» **EXCERPT**
%%

Unlike spring and autumn surges in asthma exacerbations, asthma symptoms and lung function metrics progressively worsened towards winter, though only a subset of symptoms drove the seasonal worsening of asthma symptoms.
Imbalances in symptom severity across treatment arms or bias of on-study seasonal exposure may confound the interpretation of efficacy for interventional studies.
Epidemiological studies have shown that respiratory infections and aeroallergens precipitate seasonal increases in asthma exacerbations in the spring and autumn months. Respiratory infections and aeroallergens may trigger or amplify airway inflammation in patients with asthma, leading to increased risk of acute exacerbation events.
We have previously described the seasonal variability of asthma exacerbations and treatment effectiveness of IL-13 blockade in adults with severe, uncontrolled asthma enrolled in the LAVOLTA I and II studies.1 The LAVOLTA studies enrolled 2148 patients from 28 countries across the northern and southern hemispheres to evaluate the efficacy and safety of lebrikizumab (anti-IL-13) in adults with asthma who were uncontrolled despite inhaled corticosteroid (ICS) and a second controller therapy. The rate of severe asthma exacerbations over 52 weeks was the primary efficacy outcome. Patients were enrolled during all four seasons of the year, and more than 90% of patients completed study assessments through week 52 (LAVOLTA I, 92.2%; LAVOLTA II, 92.5%). To identify patients hypothesised to benefit most from lebrikizumab treatment, patients were classified by type 2 biomarker status (serum periostin and blood eosinophils). LAVOLTA I met its primary endpoint (rate of asthma exacerbations over 52 weeks in type 2 biomarker-high patients), but LAVOLTA II did not. In a posthoc analysis, we found that exacerbations peaked in the spring and autumn months and were at a minimum during the summer months.1 The extent to which seasonal factors influence clinical metrics of asthma symptoms such as lung function, rescue medication use and patient-reported outcomes is poorly studied. Herein, we hypothesised that lung function and symptoms may vary by season, and specifically that these measures of asthma status would be less severe in the summer months.

%%

» **TASK INSTRUCTIONS**
Give the part of the asthma excerpt that starts at "Unlike spring and" and ends at "for interventional studies.", word for word.

» **Chart reading data**

%%

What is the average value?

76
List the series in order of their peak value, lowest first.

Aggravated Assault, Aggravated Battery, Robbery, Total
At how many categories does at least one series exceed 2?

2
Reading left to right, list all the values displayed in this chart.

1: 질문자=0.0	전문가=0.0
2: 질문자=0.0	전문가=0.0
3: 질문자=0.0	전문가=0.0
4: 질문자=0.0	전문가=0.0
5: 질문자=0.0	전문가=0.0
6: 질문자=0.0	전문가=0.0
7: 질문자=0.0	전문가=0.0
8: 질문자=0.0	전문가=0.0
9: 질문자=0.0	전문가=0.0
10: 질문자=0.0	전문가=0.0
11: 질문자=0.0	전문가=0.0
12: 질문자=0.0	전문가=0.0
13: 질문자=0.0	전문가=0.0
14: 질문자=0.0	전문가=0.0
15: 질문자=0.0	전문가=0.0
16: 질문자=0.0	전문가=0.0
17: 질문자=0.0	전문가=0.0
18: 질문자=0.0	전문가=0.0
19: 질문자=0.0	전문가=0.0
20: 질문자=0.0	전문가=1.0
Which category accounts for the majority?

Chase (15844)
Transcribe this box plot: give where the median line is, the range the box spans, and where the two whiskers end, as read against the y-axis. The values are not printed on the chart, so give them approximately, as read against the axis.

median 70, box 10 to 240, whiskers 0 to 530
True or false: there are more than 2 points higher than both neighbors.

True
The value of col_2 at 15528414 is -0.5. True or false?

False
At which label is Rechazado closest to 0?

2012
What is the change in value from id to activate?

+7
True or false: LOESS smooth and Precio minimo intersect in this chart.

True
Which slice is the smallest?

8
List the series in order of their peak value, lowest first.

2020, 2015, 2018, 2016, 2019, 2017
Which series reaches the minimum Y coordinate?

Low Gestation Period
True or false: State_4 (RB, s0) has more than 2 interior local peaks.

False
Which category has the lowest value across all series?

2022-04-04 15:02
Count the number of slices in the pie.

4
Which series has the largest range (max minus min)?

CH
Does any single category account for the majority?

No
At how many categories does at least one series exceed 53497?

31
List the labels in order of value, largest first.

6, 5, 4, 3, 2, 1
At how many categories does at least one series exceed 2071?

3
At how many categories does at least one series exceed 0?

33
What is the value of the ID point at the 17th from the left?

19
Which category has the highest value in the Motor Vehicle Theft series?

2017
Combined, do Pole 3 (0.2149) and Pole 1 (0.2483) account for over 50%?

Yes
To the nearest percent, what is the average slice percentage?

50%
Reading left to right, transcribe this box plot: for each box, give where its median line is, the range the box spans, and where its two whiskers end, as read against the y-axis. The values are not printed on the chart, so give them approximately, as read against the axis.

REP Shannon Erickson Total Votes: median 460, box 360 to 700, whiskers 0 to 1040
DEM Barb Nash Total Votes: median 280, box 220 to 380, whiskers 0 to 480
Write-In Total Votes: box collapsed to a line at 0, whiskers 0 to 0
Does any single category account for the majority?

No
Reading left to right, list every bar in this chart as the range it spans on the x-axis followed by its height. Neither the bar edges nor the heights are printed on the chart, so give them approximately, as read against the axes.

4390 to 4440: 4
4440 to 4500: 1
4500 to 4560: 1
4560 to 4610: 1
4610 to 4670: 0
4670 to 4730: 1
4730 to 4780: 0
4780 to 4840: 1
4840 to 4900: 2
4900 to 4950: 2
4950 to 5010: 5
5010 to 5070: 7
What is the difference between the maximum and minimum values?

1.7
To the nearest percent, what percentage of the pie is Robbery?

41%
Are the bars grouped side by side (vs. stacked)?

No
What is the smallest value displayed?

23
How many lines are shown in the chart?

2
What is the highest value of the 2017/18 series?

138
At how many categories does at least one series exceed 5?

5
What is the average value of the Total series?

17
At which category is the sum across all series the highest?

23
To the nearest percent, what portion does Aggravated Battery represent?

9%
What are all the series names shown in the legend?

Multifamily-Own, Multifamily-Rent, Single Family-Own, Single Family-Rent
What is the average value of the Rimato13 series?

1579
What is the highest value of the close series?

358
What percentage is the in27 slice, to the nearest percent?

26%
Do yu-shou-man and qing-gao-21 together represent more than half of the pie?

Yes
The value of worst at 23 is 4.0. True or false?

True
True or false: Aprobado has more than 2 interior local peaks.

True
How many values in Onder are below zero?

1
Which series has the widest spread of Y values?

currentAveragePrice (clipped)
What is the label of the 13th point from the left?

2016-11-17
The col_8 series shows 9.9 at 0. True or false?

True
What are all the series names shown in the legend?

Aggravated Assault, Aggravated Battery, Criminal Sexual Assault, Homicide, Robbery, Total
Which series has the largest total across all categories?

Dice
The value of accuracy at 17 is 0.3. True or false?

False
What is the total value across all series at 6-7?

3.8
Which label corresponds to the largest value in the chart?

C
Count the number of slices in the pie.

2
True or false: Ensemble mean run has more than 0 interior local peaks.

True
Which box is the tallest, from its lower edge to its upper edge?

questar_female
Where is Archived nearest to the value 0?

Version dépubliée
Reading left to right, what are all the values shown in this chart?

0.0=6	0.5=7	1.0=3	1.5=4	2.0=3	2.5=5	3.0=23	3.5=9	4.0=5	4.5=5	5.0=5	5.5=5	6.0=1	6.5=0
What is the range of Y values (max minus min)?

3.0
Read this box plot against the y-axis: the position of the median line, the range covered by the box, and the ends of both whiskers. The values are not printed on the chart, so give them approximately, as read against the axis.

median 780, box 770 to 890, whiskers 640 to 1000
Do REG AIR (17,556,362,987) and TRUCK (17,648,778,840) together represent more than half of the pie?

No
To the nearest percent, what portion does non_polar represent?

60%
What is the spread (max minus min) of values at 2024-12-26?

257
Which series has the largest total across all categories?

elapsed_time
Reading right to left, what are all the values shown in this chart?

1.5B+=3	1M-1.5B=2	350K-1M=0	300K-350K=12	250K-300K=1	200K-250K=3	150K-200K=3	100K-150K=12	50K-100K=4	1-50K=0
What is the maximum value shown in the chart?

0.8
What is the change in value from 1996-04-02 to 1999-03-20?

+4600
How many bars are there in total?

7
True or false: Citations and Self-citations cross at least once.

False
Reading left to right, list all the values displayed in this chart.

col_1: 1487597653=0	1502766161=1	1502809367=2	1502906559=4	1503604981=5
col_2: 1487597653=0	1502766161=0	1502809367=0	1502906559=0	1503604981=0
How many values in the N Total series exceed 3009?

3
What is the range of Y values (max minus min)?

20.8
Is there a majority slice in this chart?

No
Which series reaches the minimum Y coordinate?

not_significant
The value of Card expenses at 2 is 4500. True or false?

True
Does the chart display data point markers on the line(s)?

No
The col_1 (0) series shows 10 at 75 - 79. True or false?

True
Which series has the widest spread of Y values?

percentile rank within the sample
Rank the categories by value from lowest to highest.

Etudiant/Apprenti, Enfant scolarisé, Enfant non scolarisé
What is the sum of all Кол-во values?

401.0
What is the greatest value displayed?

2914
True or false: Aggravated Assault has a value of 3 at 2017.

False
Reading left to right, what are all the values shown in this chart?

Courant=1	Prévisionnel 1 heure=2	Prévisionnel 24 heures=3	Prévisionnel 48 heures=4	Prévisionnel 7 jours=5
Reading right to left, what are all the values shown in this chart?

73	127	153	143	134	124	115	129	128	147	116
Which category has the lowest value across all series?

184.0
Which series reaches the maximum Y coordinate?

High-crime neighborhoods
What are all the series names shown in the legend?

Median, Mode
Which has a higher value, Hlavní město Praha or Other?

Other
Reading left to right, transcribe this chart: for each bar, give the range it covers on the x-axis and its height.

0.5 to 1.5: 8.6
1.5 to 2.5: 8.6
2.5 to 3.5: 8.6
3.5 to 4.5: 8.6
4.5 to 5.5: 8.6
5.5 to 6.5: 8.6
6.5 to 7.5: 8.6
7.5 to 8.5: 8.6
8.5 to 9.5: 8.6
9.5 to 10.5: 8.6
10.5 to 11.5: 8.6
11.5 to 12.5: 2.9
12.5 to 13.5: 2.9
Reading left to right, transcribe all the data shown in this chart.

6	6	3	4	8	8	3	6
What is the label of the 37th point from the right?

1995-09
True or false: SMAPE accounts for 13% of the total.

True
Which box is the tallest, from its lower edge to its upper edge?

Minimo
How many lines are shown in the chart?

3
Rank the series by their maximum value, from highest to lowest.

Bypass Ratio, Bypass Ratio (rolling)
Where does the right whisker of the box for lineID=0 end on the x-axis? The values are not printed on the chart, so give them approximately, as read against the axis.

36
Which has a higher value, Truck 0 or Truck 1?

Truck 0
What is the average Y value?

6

%%

» **SOLUTION FOR THIS EXERCISE**
Unlike spring and autumn surges in asthma exacerbations, asthma symptoms and lung function metrics progressively worsened towards winter, though only a subset of symptoms drove the seasonal worsening of asthma symptoms.
Imbalances in symptom severity across treatment arms or bias of on-study seasonal exposure may confound the interpretation of efficacy for interventional studies.